A classy lady, in other words, who copes with loneliness in a dignified and courageous manner.

Wallander proceeds with the interview. His business with Fanny Klarstrom concluded, he takes his leave of her:

She waved as he drove away. That’s a person I will never see again, he thought.

(There’s a great deal of dental anxiety in this book. Sure enough, as he’s conversing with Fanny Klarstrom over coffee and cookies, Wallander loses a  filling!)

At 367 pages, The Troubled Man ran a bit long; at least, it seemed to for this reader. The problem may have been that I was getting somewhat exasperated with the unrelenting gloom. (I may not have mentioned  that there’s  plenty of description of the weather, nearly all of which is bad.) I would have been grateful for some comic relief. About three years ago, Telegraph  reviewer Jake Kerridge commented that “The closest most fictional Scandinavian detectives get to making a joke is to point out that man is born only to die.” That bon mot was firmly lodged in my brain as I worked my way through some of the darker passages in The Troubled Man.

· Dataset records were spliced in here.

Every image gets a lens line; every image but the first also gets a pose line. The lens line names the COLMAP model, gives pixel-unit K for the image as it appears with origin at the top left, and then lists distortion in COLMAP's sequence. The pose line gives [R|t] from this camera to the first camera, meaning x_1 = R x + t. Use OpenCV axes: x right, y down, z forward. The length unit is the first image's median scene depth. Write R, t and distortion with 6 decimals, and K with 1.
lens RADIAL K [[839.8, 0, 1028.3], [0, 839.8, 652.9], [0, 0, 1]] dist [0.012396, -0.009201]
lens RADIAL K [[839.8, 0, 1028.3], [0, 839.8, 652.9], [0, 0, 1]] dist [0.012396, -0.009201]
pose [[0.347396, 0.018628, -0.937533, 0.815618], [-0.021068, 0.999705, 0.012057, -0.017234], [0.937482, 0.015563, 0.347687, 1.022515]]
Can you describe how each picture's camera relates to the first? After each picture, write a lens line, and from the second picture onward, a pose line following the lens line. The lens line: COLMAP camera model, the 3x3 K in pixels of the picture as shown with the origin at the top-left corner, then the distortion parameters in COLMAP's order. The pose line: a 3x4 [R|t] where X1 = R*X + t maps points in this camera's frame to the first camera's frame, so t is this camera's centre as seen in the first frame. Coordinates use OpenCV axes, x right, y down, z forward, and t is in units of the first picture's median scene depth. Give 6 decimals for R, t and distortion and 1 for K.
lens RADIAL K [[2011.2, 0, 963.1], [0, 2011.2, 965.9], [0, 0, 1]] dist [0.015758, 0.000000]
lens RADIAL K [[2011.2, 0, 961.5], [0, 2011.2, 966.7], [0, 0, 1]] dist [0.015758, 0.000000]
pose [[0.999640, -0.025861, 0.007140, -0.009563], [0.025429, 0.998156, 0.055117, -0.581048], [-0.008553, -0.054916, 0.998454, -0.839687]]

Yet I do not want to discourage you from reading this novel. True, it is suffused with melancholy, but it is beautifully written (and by implication beautifully translated from the Swedish by Laurie Thompson). The plot unfolds in a tantalizing manner, revealing once again Henning Mankell‘s masterful storytelling technique.  The characters are vivid and very engaging. I especially loved the relationship of Wallander and Linda, sparring partners who are also fiercely loyal and loving. And there is one light, constantly shining for Kurt Wallander despite the encroaching darkness: the presence in his life of his granddaughter Klara.

*********************

He was surrounded by silence. At submarine depth, where the restless movement of the ocean was undetectable.

Author photo of Henning Mankell that appears on the inside jacket cover of The Troubled Man

4 Comments

  1. Maxine said,

    Great review. I liked this novel very much. I thought Linda represented the life force and found her depiction here very attractive (particularly as a culmination of the journey she has been on in the previous books). Like you I found it a little long, and I was disappointed in the outcome of the crime plot (never this author’s strongest point) but I loved the book for its pacing, characterisation and its facing up to unfashionable issues that affect us all in the end. Marvellous.

  2. starrmark said,

    Roberta,
    I now have the Masterpiece Mystery music and images of Brannaugh and Cummins running through my head!!
    Beth

  3. Nan said,

    As always, just the best write-up. You give such a feeling for this book. Thanks so much. I’m way back on The White Lioness – one I started and stopped. I do want to finish it because my husband thought it was very good, and also to continue with the series. I know something big happens in it. :<) Doesn't Wallander sound a little like Morse, sans family of course. Did you hear there is going to be a prequel to Morse coming next year called Endeavor?!!
    I think Erlendur in Arnaldur Indridason's books is a bit like Wallander, though he doesn't brood or think much about himself, except for a big incident in his childhood. He mostly just goes about his work.
    I hope this isn't the last in the Wallander series. I'd like to think he could go on past sixty for heaven's sake (said by one who is 63 just like Mankell!).

    • Roberta Rood said,

      Thanks for this, Nan. I haven’t read The White Lioness. The first Wallander I read was One Step Behind, which I thought was superb. I agree with you that Wallander is like Morse, in some ways. And yes, I did hear about the prequel in the works.

      I deliberately said nothing about the conclusion of A Troubled Man, so that readers can come to it fresh. Let me know what you think, when you’ve read it.